***** 문서 발췌 *****
Whoosh는 몇 가지 내장 필드 유형을 제공한다.

  • whoosh.fields.TEXT
    • 본문 텍스트
    • 구문 검색을 허용하기 위해 텍스트를 인덱싱 (및 선택적으로 저장)하고 용어 위치를 저장
  • whoosh.fields.KEYWORD
    • 공백 또는 쉼표로 구분 된 키워드
  • whoosh.fields.ID
    • ID필드는 나머지 필드 값들을 single unit으로 간단히 인덱싱한다.
    • url이나 file path, date, category 등에 사용할 것을 추천
    • default는 stored=False 이므로, 저장하려면 ID(stored=True) 을 사용하도록!
  • whoosh.fields.STORED
    • 이 필드는 문서와 함께 저장되지만 인덱싱되거나 검색되지 않는다.
  • whoosh.fields.NUMERIC
    • int, long, or floating point numbers in a compact, sortable format
    • 정렬 가능
  • whoosh.fields.DATETIME
    • datetime objects
    • 정렬 가능
  • whoosh.fields.BOOLEAN
    • boolean value(yes, no, true, false, 1, 0, t, f)
***** 검토할 자료 *****
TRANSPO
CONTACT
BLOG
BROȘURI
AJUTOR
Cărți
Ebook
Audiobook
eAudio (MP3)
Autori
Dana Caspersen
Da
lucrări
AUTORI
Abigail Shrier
*****
작업 항목 A: 문서 발췌에서 Whoosh 내장 필드 유형의 이름을 모두 나열하세요.
작업 항목 B: 문서 발췌에 따르면 ID 필드의 stored 기본값은 무엇인가요?
작업 항목 C: 문서 발췌에서 "Whoosh는 몇 가지"로 시작해 "unit으로 간단히 인덱싱한다."로 끝나는 부분을 한 글자도 바꾸지 말고 옮겨 적으세요.

답변 A:
whoosh.fields.TEXT
whoosh.fields.KEYWORD
whoosh.fields.ID
whoosh.fields.STORED
whoosh.fields.NUMERIC
whoosh.fields.DATETIME
whoosh.fields.BOOLEAN

답변 B: 기본값은 stored=False입니다.

답변 C:
Whoosh는 몇 가지 내장 필드 유형을 제공한다.

  • whoosh.fields.TEXT
    • 본문 텍스트
    • 구문 검색을 허용하기 위해 텍스트를 인덱싱 (및 선택적으로 저장)하고 용어 위치를 저장
  • whoosh.fields.KEYWORD
    • 공백 또는 쉼표로 구분 된 키워드
  • whoosh.fields.ID
    • ID필드는 나머지 필드 값들을 single unit으로 간단히 인덱싱한다.